An order to recapture the positions that we fled from came from the Brigade’s commander. A Katyusha battery (four vehicles) arrived to support the battalion. Soldiers had a chance to dry themselves after a horrible rain shower and prepare for an offensive during the day. The battalion commander ordered everyone from the battalion’s support units into the attacking line. As he said: ‘Send everyone, except for Bessonov.’ Junior Lieutenant Burkov, deputy battalion commander arrived to see that the order was fulfilled. Those support unit men that did not have weapons received them and some 25 or 30 of them were sent to the battalion companies.
I had a chance to see the Katyusha rocket launchers, their equipment for launching and aiming. As I have written before, they did not aim very accurately, twice I saw them hitting friendly troops, not the enemy. One time, at Dobropolie village, they hit positions of my platoon. It was a horrible weapon. If I am not mistaken, each vehicle (rocket launcher) carried 16 rockets (1.8 metres long), that made 64 rockets per battery, and they were all fired in one instance. The sound of their launch was quite loud.
In the afternoon Katyushas fired on the Germans; after the completion of the salvo the battalion launched the attack and quickly captured the trenches that it had had to abandon in the evening, during the thunderstorm. As some participants of the assault told me, the Katyusha salvo destroyed almost all the Germans. There was no resistance from the German side – there was simply no one left to fight. The positions were regained.

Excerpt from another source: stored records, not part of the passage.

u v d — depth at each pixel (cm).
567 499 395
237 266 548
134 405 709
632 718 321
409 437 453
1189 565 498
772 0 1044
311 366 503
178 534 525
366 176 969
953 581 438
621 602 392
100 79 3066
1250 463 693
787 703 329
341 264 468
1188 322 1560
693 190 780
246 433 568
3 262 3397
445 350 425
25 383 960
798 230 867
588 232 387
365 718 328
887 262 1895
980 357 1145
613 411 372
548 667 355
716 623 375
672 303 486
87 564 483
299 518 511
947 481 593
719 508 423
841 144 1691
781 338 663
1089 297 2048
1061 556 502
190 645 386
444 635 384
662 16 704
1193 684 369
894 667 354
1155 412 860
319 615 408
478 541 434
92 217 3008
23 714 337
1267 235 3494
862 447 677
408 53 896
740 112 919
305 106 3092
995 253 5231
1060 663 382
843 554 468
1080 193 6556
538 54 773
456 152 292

That was it.
After several days the Germans calmed down, stopped their attacks and went on the defensive. In mid-September (15 to 17) we handed over our sector to a general army unit. We were transferred to the second echelon of the first Ukrainian front for replenishments in personnel, military hardware and equipment. During the operation that had lasted around two months, we had travelled 600 kilometres, in many cases we had to fight our way through. We liberated many settlements, including the cities of Lvov, Bobrka, Zolochev, Peremyshlyany and others. Our 6th Guards Mechanized Corps was awarded for the Lvov-Sandomir operation, mostly for liberation of Lvov – the Corps received an honorary title of ‘Lvov’, while our 49th Mechanized Brigade was awarded with the Order of Bogdan Khmelnitski. The Lvov-Sandomir operation was over for us.